* **Provided data**
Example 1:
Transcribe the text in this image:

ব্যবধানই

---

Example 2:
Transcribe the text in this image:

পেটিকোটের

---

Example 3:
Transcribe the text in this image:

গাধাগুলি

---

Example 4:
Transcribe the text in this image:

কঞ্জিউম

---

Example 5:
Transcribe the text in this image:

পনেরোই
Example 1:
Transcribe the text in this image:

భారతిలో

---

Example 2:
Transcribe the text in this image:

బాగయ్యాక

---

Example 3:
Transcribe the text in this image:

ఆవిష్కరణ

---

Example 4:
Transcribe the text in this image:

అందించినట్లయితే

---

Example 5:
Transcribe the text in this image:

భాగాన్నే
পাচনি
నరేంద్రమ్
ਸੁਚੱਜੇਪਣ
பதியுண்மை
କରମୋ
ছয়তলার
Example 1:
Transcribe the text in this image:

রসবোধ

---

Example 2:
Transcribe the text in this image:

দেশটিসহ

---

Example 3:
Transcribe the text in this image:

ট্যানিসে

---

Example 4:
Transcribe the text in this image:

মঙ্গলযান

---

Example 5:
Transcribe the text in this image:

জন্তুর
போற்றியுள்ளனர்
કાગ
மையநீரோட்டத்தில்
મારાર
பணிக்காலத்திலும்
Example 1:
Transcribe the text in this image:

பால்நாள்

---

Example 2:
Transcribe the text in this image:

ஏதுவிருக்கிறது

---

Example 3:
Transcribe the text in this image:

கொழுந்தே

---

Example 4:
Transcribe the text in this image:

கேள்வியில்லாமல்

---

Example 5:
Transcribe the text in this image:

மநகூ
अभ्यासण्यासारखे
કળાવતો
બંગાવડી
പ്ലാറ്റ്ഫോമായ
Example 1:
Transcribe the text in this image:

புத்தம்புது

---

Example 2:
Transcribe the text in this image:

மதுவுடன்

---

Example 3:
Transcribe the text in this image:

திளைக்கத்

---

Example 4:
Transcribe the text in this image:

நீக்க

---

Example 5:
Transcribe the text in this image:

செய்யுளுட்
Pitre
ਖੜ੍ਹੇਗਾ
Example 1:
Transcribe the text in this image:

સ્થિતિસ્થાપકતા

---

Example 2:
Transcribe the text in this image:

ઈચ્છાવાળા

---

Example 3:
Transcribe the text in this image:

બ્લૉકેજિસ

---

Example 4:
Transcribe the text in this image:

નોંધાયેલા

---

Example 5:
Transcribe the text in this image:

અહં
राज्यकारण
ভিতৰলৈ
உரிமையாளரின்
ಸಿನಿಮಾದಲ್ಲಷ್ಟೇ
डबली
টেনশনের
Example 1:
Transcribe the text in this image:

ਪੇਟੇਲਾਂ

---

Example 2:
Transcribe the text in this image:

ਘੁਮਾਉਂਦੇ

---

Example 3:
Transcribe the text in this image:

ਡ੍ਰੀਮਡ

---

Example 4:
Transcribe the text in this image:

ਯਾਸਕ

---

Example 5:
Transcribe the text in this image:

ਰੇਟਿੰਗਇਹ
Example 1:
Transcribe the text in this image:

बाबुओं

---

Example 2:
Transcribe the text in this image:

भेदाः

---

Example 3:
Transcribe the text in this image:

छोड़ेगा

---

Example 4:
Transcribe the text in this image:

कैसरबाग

* **Task goal**
Repeat every entry exactly, leaving nothing out.

* **Exercise output**
Example 1:
Transcribe the text in this image:

ব্যবধানই

---

Example 2:
Transcribe the text in this image:

পেটিকোটের

---

Example 3:
Transcribe the text in this image:

গাধাগুলি

---

Example 4:
Transcribe the text in this image:

কঞ্জিউম

---

Example 5:
Transcribe the text in this image:

পনেরোই
Example 1:
Transcribe the text in this image:

భారతిలో

---

Example 2:
Transcribe the text in this image:

బాగయ్యాక

---

Example 3:
Transcribe the text in this image:

ఆవిష్కరణ

---

Example 4:
Transcribe the text in this image:

అందించినట్లయితే

---

Example 5:
Transcribe the text in this image:

భాగాన్నే
পাচনি
నరేంద్రమ్
ਸੁਚੱਜੇਪਣ
பதியுண்மை
କରମୋ
ছয়তলার
Example 1:
Transcribe the text in this image:

রসবোধ

---

Example 2:
Transcribe the text in this image:

দেশটিসহ

---

Example 3:
Transcribe the text in this image:

ট্যানিসে

---

Example 4:
Transcribe the text in this image:

মঙ্গলযান

---

Example 5:
Transcribe the text in this image:

জন্তুর
போற்றியுள்ளனர்
કાગ
மையநீரோட்டத்தில்
મારાર
பணிக்காலத்திலும்
Example 1:
Transcribe the text in this image:

பால்நாள்

---

Example 2:
Transcribe the text in this image:

ஏதுவிருக்கிறது

---

Example 3:
Transcribe the text in this image:

கொழுந்தே

---

Example 4:
Transcribe the text in this image:

கேள்வியில்லாமல்

---

Example 5:
Transcribe the text in this image:

மநகூ
अभ्यासण्यासारखे
કળાવતો
બંગાવડી
പ്ലാറ്റ്ഫോമായ
Example 1:
Transcribe the text in this image:

புத்தம்புது

---

Example 2:
Transcribe the text in this image:

மதுவுடன்

---

Example 3:
Transcribe the text in this image:

திளைக்கத்

---

Example 4:
Transcribe the text in this image:

நீக்க

---

Example 5:
Transcribe the text in this image:

செய்யுளுட்
Pitre
ਖੜ੍ਹੇਗਾ
Example 1:
Transcribe the text in this image:

સ્થિતિસ્થાપકતા

---

Example 2:
Transcribe the text in this image:

ઈચ્છાવાળા

---

Example 3:
Transcribe the text in this image:

બ્લૉકેજિસ

---

Example 4:
Transcribe the text in this image:

નોંધાયેલા

---

Example 5:
Transcribe the text in this image:

અહં
राज्यकारण
ভিতৰলৈ
உரிமையாளரின்
ಸಿನಿಮಾದಲ್ಲಷ್ಟೇ
डबली
টেনশনের
Example 1:
Transcribe the text in this image:

ਪੇਟੇਲਾਂ

---

Example 2:
Transcribe the text in this image:

ਘੁਮਾਉਂਦੇ

---

Example 3:
Transcribe the text in this image:

ਡ੍ਰੀਮਡ

---

Example 4:
Transcribe the text in this image:

ਯਾਸਕ

---

Example 5:
Transcribe the text in this image:

ਰੇਟਿੰਗਇਹ
Example 1:
Transcribe the text in this image:

बाबुओं

---

Example 2:
Transcribe the text in this image:

भेदाः

---

Example 3:
Transcribe the text in this image:

छोड़ेगा

---

Example 4:
Transcribe the text in this image:

कैसरबाग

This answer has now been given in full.